Thu, Mar 12, 2015 - Page 8 News List

Moving the concensus goalposts

By Parris Chang 張旭成

Furthermore, a large-scale flight of Taiwanese capital and relocation of production facilities to China have caused economic stagnation, a high jobless rate and a widening of the gap between the rich and the poor. Consequently, there is massive popular discontent and resentment about Ma’s pro-China policies.

In the hope of attending the APEC summit in Beijing in November last year, and to stage a historic meeting with Xi, Ma tilted further toward China’s framework. To show his support for the “one China” framework, Ma in 2013 said that Taiwan and the Chinese mainland were regions of China and cross-strait relations were not international relations.

However, Ma’s maneuvers boomeranged. Not only did he fail to secure an invitation to Xi’s party, his pro-China policies were also repudiated by the voters in November last year. The prospect of the KMT being voted out of power and the DPP taking over the government next year looms large.

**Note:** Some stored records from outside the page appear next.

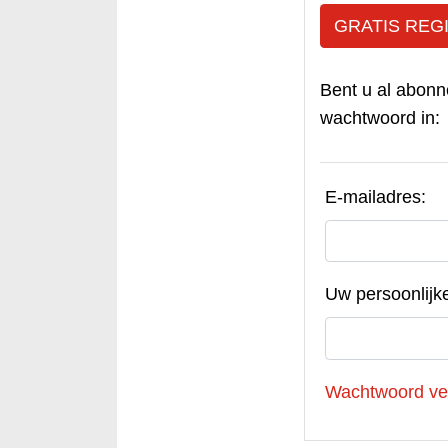
GRATIS REG
Bent u al abonn
wachtwoord in:
E-mailadres:
Uw persoonlijk
Wachtwoord ve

To his chagrin, Xi belatedly discovered the defects of his predecessor Hu’s strategy to “buy” Taiwan. The strategy was designed to recruit and cultivate Taiwanese business tycoons so as to use these enablers to forge ahead Taiwan’s peaceful unification.

However, the strategy has backfired badly, as most Taiwanese strongly resent these compradors, who are corrupt and have monopolized the bonuses of cross-strait economic engagement, and perceive them to be potential quislings to help Beijing annex Taiwan.

Xi and his colleagues may be too embarrassed to admit it, but they now realize that they have been poorly informed and misled by their cadres about the real situation in Taiwan.

Most of these cadres have neglected and ignored ordinary Taiwanese; instead they have been wined and dined by the rich and the powerful and, in the process, have become rich themselves. Beijing’s ongoing anti-corruption campaign should also investigate the cadres at the Taiwan Affairs Office.

It is imperative for Xi to liberate his thought and develop a new thinking; to reset Beijing’s policy on Taiwan.

The “1992 consensus” that Xi pitched to Taiwan’s pro-unifucation groups in September last year is shopworn and has no appeal to Taiwanese. The forefathers of Taiwanese were immigrants from China who left behind an old continent often ravaged by wars and oppression to seek a new and better life in this land. Their offspring have built an affluent nation — free, democratic and one which respects human rights.

In Taiwan, 60.6 percent of people identify themselves as Taiwanese, only 3.5 percent see themselves as Chinese and an overwhelming majority of the residents favor independence or the “status quo.”

Only a very small number of people aspire to living under China’s authoritarian rule. Most Singaporeans today are also the offspring of immigrants from China, and they have built a shining and prosperous independent nation, which is recognized by the Chinese.